• _EXTRAIT_
++++++++++++++++++++
A quelles difficultés les entreprises russes pourraient-elles être confrontées ?

De très nombreuses entreprises du secteur parapétrolier, dites de services, sont appelées pour couvrir les différents aspects de la prospection jusqu’à la production et notamment le forage. Il y a par exemple le cimentage, qui consiste à consolider l’intérieur du puits afin qu’il ne se referme pas et ne pollue pas les éventuelles nappes phréatiques. Pour la plupart, ces grandes et petites entreprises sont inconnues du grand public. Pourtant, elles sont absolument essentielles. Si elles se retirent du marché russe par effet domino, tout le fonctionnement des installations de production sera affecté.

Ces géants européens et américains risquent-ils eux aussi de subir des pertes en se désengageant du marché russe ?

Ces géants du pétrole pourraient subir de gros effacements d’actifs, s’ils ne vendentpas bien leurs actifs. En revanche, il ne faut pas se leurrer, ces entreprises ne sont pas des œuvres de bienfaisance et ne vont pas abandonner des investissements qui valent des milliards de dollars à Gazprom, Novatek ou Rosneft. Mettre fin aux investissements est donc une bien meilleure idée que de vendre, car les pertes seront plus faibles.
++++++++++++++++++++
• _DONNÉES ENREGISTRÉES_

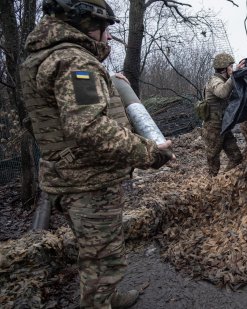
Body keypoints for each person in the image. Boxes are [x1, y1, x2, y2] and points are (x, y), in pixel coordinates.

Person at [20, 0, 174, 307]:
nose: (107, 37)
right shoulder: (75, 62)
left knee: (96, 253)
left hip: (71, 174)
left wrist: (114, 88)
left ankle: (108, 297)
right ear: (86, 23)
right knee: (104, 259)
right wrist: (149, 153)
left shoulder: (44, 58)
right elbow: (88, 128)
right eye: (104, 29)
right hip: (88, 181)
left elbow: (65, 115)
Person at [202, 53, 245, 176]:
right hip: (213, 128)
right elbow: (222, 93)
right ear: (225, 68)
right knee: (213, 163)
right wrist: (234, 75)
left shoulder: (224, 80)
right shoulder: (215, 81)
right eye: (231, 66)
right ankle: (211, 188)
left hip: (224, 126)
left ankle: (223, 182)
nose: (232, 68)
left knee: (236, 157)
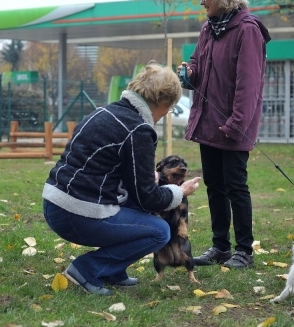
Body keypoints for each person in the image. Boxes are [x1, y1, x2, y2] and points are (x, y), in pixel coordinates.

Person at [43, 63, 201, 295]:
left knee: (139, 212)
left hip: (55, 203)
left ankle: (113, 270)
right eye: (169, 109)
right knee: (159, 231)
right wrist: (179, 192)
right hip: (77, 213)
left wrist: (150, 176)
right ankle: (86, 270)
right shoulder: (138, 130)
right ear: (162, 102)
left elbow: (106, 168)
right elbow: (147, 197)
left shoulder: (103, 112)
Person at [179, 0, 270, 269]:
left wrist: (237, 122)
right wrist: (190, 73)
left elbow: (249, 82)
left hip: (234, 124)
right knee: (214, 186)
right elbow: (197, 62)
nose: (202, 2)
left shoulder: (248, 30)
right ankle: (220, 246)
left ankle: (244, 249)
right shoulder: (208, 28)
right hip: (209, 122)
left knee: (235, 186)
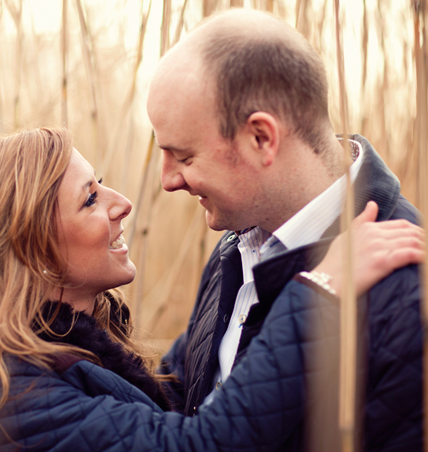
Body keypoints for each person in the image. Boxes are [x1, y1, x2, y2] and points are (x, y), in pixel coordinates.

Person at [0, 128, 423, 452]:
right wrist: (319, 293)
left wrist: (238, 279)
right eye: (89, 199)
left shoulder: (71, 350)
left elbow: (175, 393)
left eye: (101, 182)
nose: (122, 202)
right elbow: (201, 443)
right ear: (31, 251)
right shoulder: (5, 396)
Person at [148, 8, 424, 450]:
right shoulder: (234, 250)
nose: (168, 180)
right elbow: (185, 408)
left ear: (261, 138)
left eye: (183, 157)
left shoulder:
++++++++++++++++++++
• _QUESTIONS SUR L'EXTRAIT_
1) D'après l'extrait sur le secteur pétrolier russe, en quoi consiste le cimentage ?
2) Relevez tous les noms d'entreprises cités dans l'extrait sur le secteur pétrolier russe.
3) Poursuivez, s'il vous plaît, l'extrait sur le secteur pétrolier russe à partir de sa dernière phrase.
Les entrées n'ont aucun lien avec l'extrait sur le secteur pétrolier russe.

• _RÉSULTATS DE L'EXERCICE_
1) Il consiste à consolider l'intérieur du puits afin qu'il ne se referme pas et ne pollue pas les éventuelles nappes phréatiques.

2) Gazprom, Novatek, Rosneft

3)
Prenons l’exemple de la péninsule de Yamal en Sibérie, où sont produits de grandes quantités de gaz naturel liquéfié. Le groupe russe Novatek et le groupe TotalEnergie ont investi (avec d'autres entreprises, chinoises notamment) 27 milliards de dollars dans un immense projet. L’installation produit déjà 25 milliards de mètres cubes de gaz chaque année. Tous les investissements ont déjà été faits, il ne reste qu’à effectuer la maintenance du site et engranger les prix de vente pour rembourser les banques et cela c’est essentiel. Ils ont lancé un deuxième projet nommé Arctic LNG2, qui est en cours de complétion, cette fois en plus des chinois il y a des japonais. Si TotalEnergie se retire, et le projet s'arrête, le groupe risque de subir de grosses pénalités car les commandes sont déjà passées. Les contrats contiennent des clauses et les banques ont déjà investi beaucoup d’argent. Les autres acteurs peuvent bien récupérer des parts mais à quel prix ? Quoi qu’il arrive, TotalEnergies perdrait beaucoup d’argent.

Et puis il faut aussi se garder de toute précipitation. Que va-t-il se passer d’ici un mois, un an ou cinq ans. Les gisements de la Russie ne vont pas disparaître. Le pays reste un « scandale géologique » avec une concentration de pétrole, de gaz naturel, de charbon et d’uranium anormalement haute en termes géologiques. L’horizon de temps de TotalEnergies est bien plus long que celui de Vladimir Poutine…

Si ces géants de l’énergie se retirent bel et bien du marché russe, pourrait-on assister à une baisse de l’offre en gaz ou en pétrole et donc à une augmentation des prix sur les marchés ? Les consommateurs seront-ils les premiers touchés ?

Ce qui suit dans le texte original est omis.